Media releases

Eastern Cape municipalities need enhanced provincial support and monitoring to move towards clean administration

BISHO - Eastern Cape municipalities have registered a marginal improvement in their 2009-10 audit outcomes, Auditor-General (AG) Terence Nombembe announced today.
Nombembe was, however, quick to point out that while Amahlati, Gariep, Ingquza Hill, Joe Gqabi District, Mnquma, Ngqushwa, Nyandeni, Port St. Johns and Umzimvubu municipalities had registered improvements from a disclaimer or adverse opinion to a qualified opinion, a number of municipalities showed regressions in audit opinion, thus raising concerns about the capability of municipalities to sustain positive audit outcomes. These include Lukhanji, regressing from financially unqualified with other matters to a disclaimer, while Buffalo City, Intsika Yethu and King Sabata Dalindyebo regressed from qualified to a disclaimer and Blue Crane Route regressed from financially unqualified with other matters to qualified. Municipalities such as Cacadu, Camdebo, Ikwezi, Matatiele, Senqu and Nelson Mandela Metropol have been able to maintain the unqualified financial audit opinion with other matters and thus need to be supported to move towards a clean audit opinion.
He also cautioned that the number of worst audit opinions, namely disclaimers of opinion and adverse opinions, was “a reason for concern and indicative of leadership not taking ownership of and responsibility for sound financial and performance management”. This was the case in municipalities such as Chris Hani District, Emalahleni, Engcobo, Great Kei, Inkwanca, Kou Kamma, Makana, Maletswai, Mbhashe, Mbizana, Mhlontlo, Nkonkobe, Ntabankulu, Sakhisizwe and Sundays River Valley.
“The marginal improvements can be attributed to a leadership tone that portrays a willingness to accept accountability for the financial management of their municipalities throughout the financial year, creating a control environment that is conducive to accountability and oversight, and developing decisive action plans with clear time frames to address the root cause of qualifications and the continuous monitoring thereof.
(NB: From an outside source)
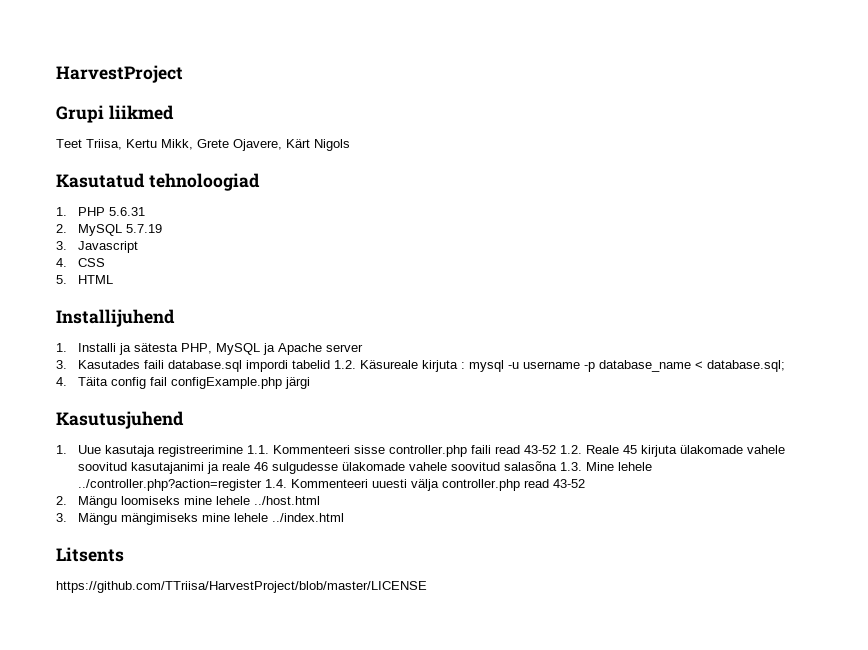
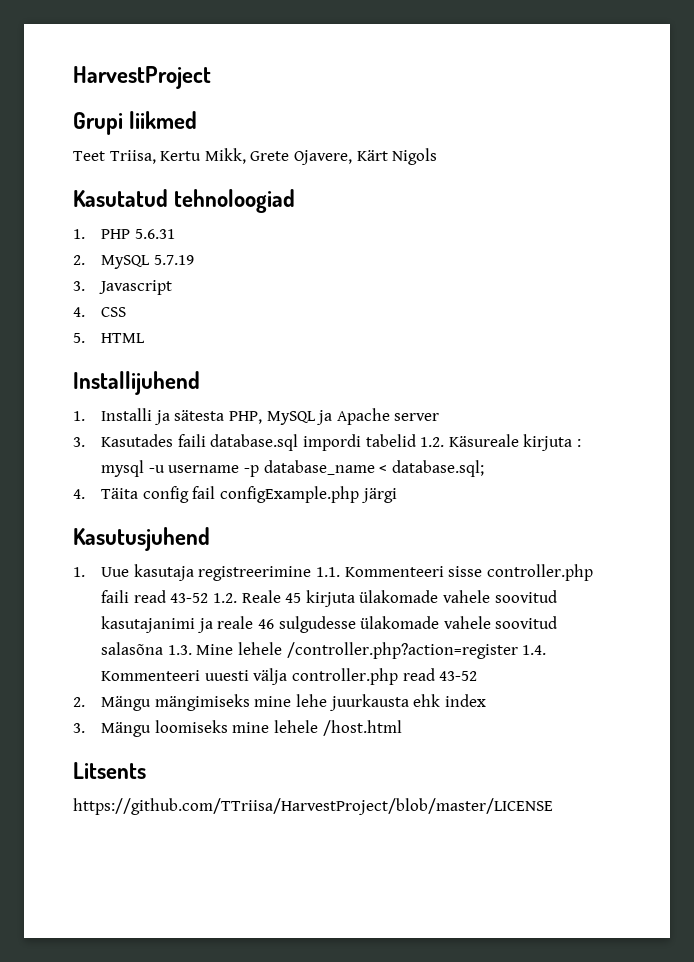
[78,479,263,491] ../controller.php?action=register -> [286,642,518,659] /controller.php?action=register
[121,496,321,505] [56,513,345,525] loomiseks mine lehele ../host.html // 3. Mängu mängimiseks mine lehele ../index.html -> [154,694,486,711] [73,720,402,737] mängimiseks mine lehe juurkausta ehk index // 3. Mängu loomiseks mine lehele /host.html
These success stories should be considered as best practices that the non-performing municipalities should emulate.”
The unfavourable audit outcomes, on the other hand, were mainly due to a volatile political climate within councils and inadequate leadership practices, which were not conducive to solid accountability, structured oversight and sound governance practices. This resulted in insufficient commitment to address deficiencies highlighted in the previous year’s audit outcomes.

Audit findings

Most municipalities with disclaimers had findings on almost all aspects of the financial statements, while those with qualified audit opinions predominantly had findings on capital assets. Generally all municipalities had material changes made to their financial statements at the time of the audit, thus pointing to weaknesses in financial controls and lack of adequate financial skills across the board.
All analysed municipalities lacked adequately skilled human resources with an understanding of the requirements of determining, managing, monitoring and reporting on predetermined objectives.
To emphasise the importance of managing and monitoring predetermined objectives and the benefits that a municipality can reap from monitoring service delivery if oversight is strengthened, the Auditor-General of South Africa (AGSA) has embarked on a number of initiatives aimed at improving leadership’s understanding of these skills.
The AG’s report also raises concern regarding the high prevalence of non-compliance with relevant laws and regulations, which resulted in excessive unauthorised, irregular and fruitless and wasteful expenditure at 32 municipalities. This was “due to disregard for policies, procedures, laws and regulations, which further hampered the drive for clean administration by the year 2014”.
Information technology (IT) governance, security and controls remain deficient across all municipalities in the province, which often points to an environment conducive to the risk of fraud and maladministration, especially in relation to supply chain management.
“Sound leadership principles, financial and performance management, and governance are the building blocks on which clean administration is built. It is evident that, despite sporadic improvements, the municipal sphere needs to intensify and accelerate initiatives to institutionalise these building blocks if they are to achieve clean administration in the foreseeable future. To this end, the recruitment and retention of appropriately skilled financial staff should remain high on the agenda of the province. My office, as part of its contribution towards influencing clean administration and following up on commitments made by leadership, will intensify its regular interactions, including the provincial quarterly forum aimed at monitoring turnaround plans and other initiatives to address outcomes by those charged with governance. We expect leadership to show similar commitment if we are to improve the audit results,” says Nombembe.